<<<<

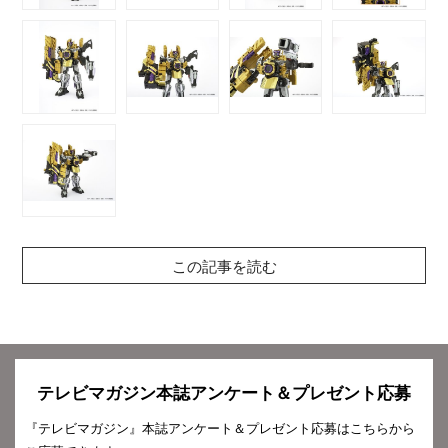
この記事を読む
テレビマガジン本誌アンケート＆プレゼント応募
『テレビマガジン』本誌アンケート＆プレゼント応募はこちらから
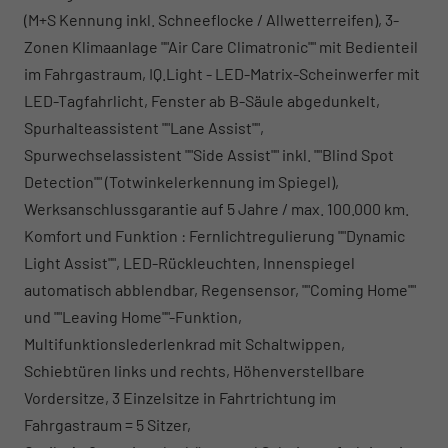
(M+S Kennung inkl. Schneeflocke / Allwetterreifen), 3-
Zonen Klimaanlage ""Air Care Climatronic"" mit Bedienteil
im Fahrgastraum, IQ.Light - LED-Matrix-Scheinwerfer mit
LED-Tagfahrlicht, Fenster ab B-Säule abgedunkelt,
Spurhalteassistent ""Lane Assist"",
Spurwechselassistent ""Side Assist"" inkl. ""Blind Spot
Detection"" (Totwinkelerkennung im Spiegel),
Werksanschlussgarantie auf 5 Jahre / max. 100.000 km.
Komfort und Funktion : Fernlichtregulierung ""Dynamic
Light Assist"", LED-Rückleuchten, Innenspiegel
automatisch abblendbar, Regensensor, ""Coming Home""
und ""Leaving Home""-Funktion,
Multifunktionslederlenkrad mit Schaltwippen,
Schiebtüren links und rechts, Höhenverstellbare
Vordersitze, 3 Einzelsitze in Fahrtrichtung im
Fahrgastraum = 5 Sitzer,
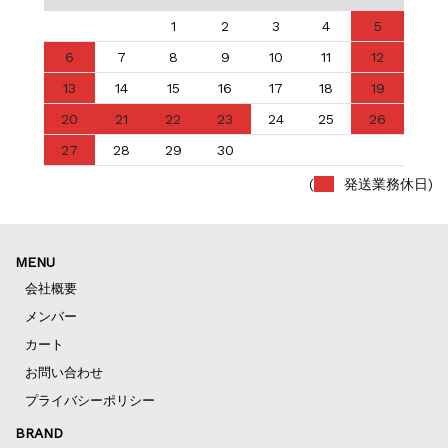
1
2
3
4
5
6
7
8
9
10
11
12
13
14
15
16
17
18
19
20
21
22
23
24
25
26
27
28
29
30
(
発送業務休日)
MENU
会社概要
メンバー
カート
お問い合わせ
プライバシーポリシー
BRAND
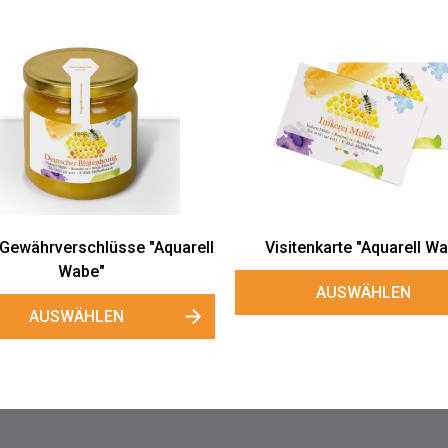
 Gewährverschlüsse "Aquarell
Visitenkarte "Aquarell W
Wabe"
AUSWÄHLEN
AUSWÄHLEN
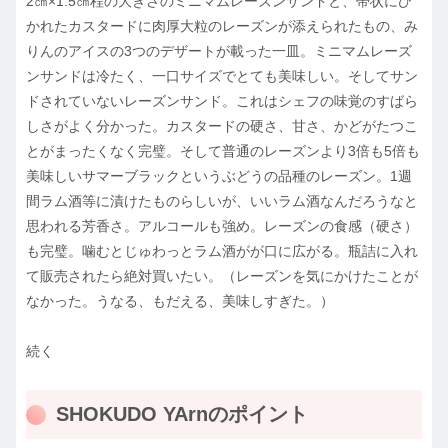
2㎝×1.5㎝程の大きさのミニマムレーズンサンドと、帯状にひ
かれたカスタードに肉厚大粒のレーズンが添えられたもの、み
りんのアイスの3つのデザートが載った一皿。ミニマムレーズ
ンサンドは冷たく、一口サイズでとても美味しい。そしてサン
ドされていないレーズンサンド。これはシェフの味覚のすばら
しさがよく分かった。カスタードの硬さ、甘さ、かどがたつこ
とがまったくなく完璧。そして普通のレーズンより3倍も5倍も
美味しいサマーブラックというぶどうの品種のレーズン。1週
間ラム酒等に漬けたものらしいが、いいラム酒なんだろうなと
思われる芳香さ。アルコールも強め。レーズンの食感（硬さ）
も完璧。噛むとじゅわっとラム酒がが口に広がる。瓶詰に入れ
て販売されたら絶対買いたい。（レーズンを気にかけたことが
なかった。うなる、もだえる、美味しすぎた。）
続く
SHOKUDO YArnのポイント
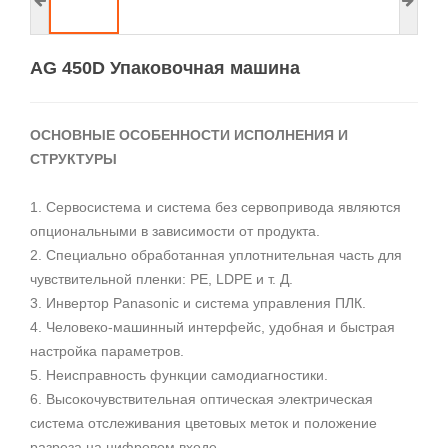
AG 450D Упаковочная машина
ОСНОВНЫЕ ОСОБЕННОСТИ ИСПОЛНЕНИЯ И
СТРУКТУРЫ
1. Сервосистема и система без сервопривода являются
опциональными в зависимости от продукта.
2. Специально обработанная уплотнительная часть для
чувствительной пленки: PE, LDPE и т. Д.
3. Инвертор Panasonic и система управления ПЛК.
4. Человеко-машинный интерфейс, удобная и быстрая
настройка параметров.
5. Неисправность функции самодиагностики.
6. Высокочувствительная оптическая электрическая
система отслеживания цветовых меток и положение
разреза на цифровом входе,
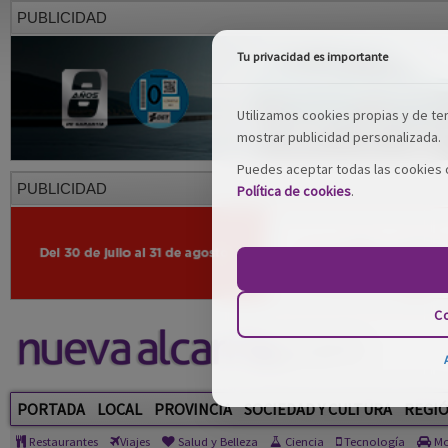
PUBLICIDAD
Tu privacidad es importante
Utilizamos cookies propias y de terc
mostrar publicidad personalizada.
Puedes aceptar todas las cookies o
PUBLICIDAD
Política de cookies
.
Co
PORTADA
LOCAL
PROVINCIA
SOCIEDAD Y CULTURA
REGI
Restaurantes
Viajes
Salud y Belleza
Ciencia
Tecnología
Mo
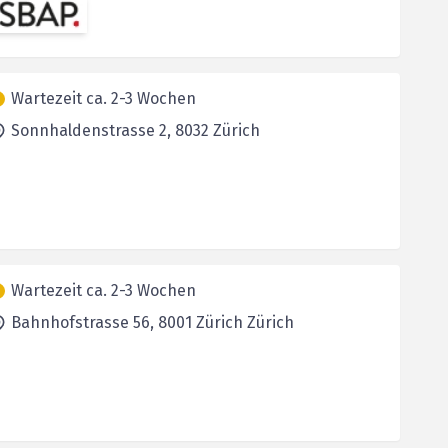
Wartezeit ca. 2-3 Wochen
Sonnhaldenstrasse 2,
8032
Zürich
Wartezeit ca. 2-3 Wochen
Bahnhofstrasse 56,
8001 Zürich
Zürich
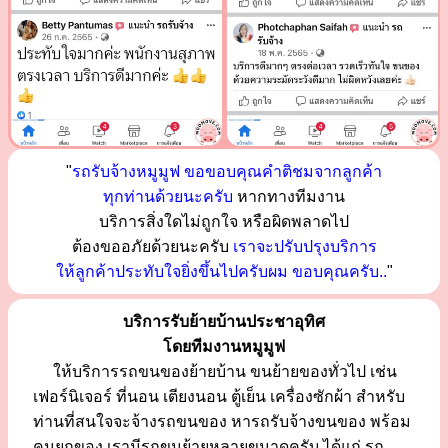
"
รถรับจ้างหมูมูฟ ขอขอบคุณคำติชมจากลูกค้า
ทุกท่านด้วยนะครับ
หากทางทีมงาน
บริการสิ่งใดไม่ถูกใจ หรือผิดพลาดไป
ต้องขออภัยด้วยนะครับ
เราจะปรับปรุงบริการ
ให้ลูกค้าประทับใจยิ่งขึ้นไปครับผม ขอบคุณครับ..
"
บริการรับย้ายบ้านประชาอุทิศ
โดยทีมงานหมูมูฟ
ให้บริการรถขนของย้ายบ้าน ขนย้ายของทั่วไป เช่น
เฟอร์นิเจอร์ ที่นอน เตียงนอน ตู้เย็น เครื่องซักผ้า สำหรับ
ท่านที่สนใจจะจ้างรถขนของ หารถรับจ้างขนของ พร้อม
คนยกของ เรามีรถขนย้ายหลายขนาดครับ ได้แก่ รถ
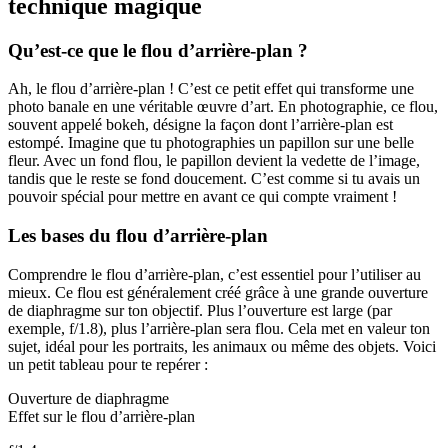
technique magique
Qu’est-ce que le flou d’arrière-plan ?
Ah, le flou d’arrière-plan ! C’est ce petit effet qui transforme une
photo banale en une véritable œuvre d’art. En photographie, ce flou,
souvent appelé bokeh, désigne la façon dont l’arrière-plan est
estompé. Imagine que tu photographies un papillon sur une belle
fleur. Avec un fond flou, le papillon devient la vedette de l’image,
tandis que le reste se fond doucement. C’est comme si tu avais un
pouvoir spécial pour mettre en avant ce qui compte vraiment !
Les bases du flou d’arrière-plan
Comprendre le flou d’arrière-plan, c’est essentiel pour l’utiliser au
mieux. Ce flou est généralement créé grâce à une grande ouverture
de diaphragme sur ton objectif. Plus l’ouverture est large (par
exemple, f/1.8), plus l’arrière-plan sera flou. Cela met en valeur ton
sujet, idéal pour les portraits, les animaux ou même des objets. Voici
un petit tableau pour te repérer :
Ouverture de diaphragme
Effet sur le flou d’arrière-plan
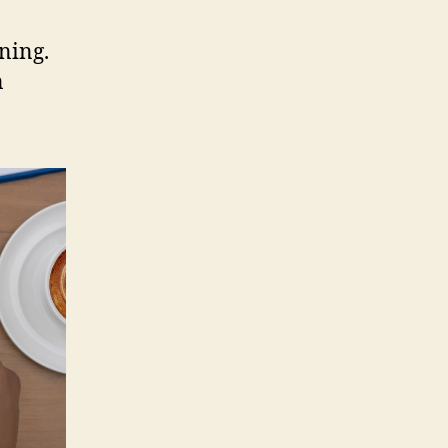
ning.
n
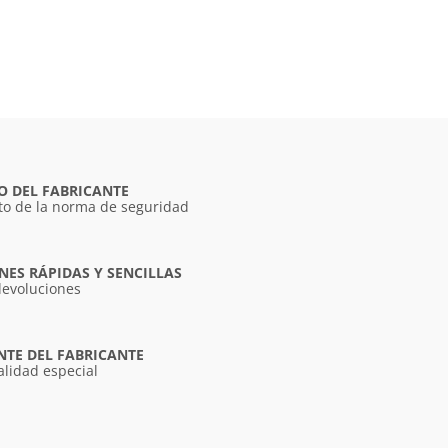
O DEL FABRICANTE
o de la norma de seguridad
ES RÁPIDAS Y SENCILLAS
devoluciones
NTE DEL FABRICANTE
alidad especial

>>>>

Starting with the line that contains "technique magique" and continuing through the last line above, rewrite these lines as a numbered list with blank lines omitted. Leave the pictures out of the list.

Problem solution:
1. technique magique
2. Qu’est-ce que le flou d’arrière-plan ?
3. Ah, le flou d’arrière-plan ! C’est ce petit effet qui transforme une
4. photo banale en une véritable œuvre d’art. En photographie, ce flou,
5. souvent appelé bokeh, désigne la façon dont l’arrière-plan est
6. estompé. Imagine que tu photographies un papillon sur une belle
7. fleur. Avec un fond flou, le papillon devient la vedette de l’image,
8. tandis que le reste se fond doucement. C’est comme si tu avais un
9. pouvoir spécial pour mettre en avant ce qui compte vraiment !
10. Les bases du flou d’arrière-plan
11. Comprendre le flou d’arrière-plan, c’est essentiel pour l’utiliser au
12. mieux. Ce flou est généralement créé grâce à une grande ouverture
13. de diaphragme sur ton objectif. Plus l’ouverture est large (par
14. exemple, f/1.8), plus l’arrière-plan sera flou. Cela met en valeur ton
15. sujet, idéal pour les portraits, les animaux ou même des objets. Voici
16. un petit tableau pour te repérer :
17. Ouverture de diaphragme
18. Effet sur le flou d’arrière-plan
19. ning.
20. n
21. O DEL FABRICANTE
22. o de la norma de seguridad
23. ES RÁPIDAS Y SENCILLAS
24. devoluciones
25. NTE DEL FABRICANTE
26. alidad especial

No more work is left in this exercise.